EXERCISE REQUIREMENTS:
From the line containing "left elbow: (35, 138)" onward, retype each line of the entries below exactly, last line included.

Records excerpted from a collection:
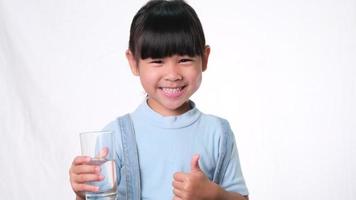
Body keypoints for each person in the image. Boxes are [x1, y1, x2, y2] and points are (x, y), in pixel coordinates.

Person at [69, 0, 249, 199]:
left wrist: (214, 195)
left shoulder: (218, 133)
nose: (172, 74)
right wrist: (82, 193)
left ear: (204, 58)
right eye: (157, 61)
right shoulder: (116, 136)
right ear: (133, 62)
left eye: (184, 60)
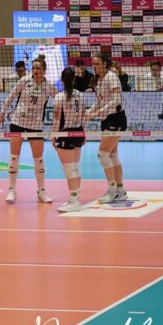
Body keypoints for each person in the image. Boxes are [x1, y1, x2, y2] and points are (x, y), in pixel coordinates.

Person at [0, 57, 57, 205]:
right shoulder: (24, 81)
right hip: (18, 121)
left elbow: (60, 99)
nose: (35, 71)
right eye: (33, 68)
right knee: (14, 157)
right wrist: (1, 113)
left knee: (39, 159)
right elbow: (10, 97)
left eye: (38, 68)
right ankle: (11, 190)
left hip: (35, 125)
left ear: (44, 70)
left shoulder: (49, 86)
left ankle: (41, 191)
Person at [86, 52, 127, 204]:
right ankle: (121, 191)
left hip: (116, 118)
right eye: (93, 64)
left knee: (103, 154)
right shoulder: (98, 79)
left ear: (104, 63)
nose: (94, 66)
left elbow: (116, 100)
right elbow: (99, 101)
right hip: (106, 119)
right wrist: (89, 112)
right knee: (112, 156)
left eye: (97, 63)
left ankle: (112, 190)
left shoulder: (112, 77)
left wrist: (97, 112)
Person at [52, 68, 87, 213]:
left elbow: (56, 119)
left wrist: (53, 136)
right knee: (75, 167)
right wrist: (84, 133)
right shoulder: (81, 95)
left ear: (62, 80)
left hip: (65, 134)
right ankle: (75, 198)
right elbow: (83, 116)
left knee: (69, 169)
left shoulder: (59, 97)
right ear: (74, 79)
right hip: (78, 132)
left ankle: (74, 201)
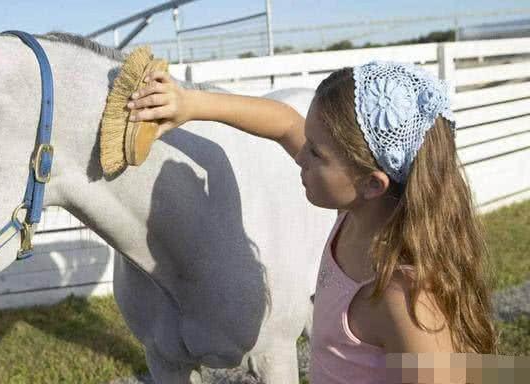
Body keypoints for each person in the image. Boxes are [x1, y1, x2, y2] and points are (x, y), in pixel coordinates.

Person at [126, 61, 498, 383]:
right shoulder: (355, 216)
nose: (300, 153)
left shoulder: (403, 297)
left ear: (372, 184)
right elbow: (285, 122)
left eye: (316, 152)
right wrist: (190, 104)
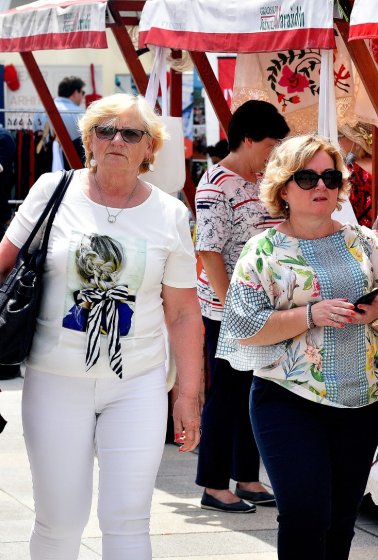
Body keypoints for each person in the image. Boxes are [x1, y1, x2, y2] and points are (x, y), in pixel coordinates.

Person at [0, 93, 203, 559]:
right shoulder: (53, 190)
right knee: (59, 519)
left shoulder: (170, 214)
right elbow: (3, 265)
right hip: (55, 378)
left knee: (129, 519)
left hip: (137, 384)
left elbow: (183, 312)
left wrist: (188, 395)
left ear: (149, 148)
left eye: (131, 133)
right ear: (88, 139)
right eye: (105, 130)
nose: (117, 140)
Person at [217, 134, 378, 559]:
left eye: (330, 176)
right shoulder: (263, 250)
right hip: (288, 401)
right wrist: (309, 315)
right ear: (283, 188)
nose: (321, 187)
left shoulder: (362, 241)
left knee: (340, 521)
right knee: (305, 515)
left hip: (361, 403)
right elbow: (243, 326)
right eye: (307, 177)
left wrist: (376, 314)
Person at [194, 99, 289, 513]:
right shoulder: (216, 184)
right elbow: (209, 251)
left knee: (257, 389)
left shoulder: (260, 179)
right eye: (270, 144)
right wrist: (233, 303)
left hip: (263, 306)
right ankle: (214, 484)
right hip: (229, 308)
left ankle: (247, 477)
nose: (273, 154)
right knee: (228, 394)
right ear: (247, 139)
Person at [33, 75, 87, 167]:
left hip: (43, 166)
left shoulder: (40, 111)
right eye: (83, 92)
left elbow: (35, 138)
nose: (83, 96)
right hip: (70, 168)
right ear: (75, 93)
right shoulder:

SOLUTION FOR THIS PROBLEM:
left elbow: (35, 138)
nose: (83, 96)
right hip: (70, 168)
right ear: (75, 93)
right shoulder:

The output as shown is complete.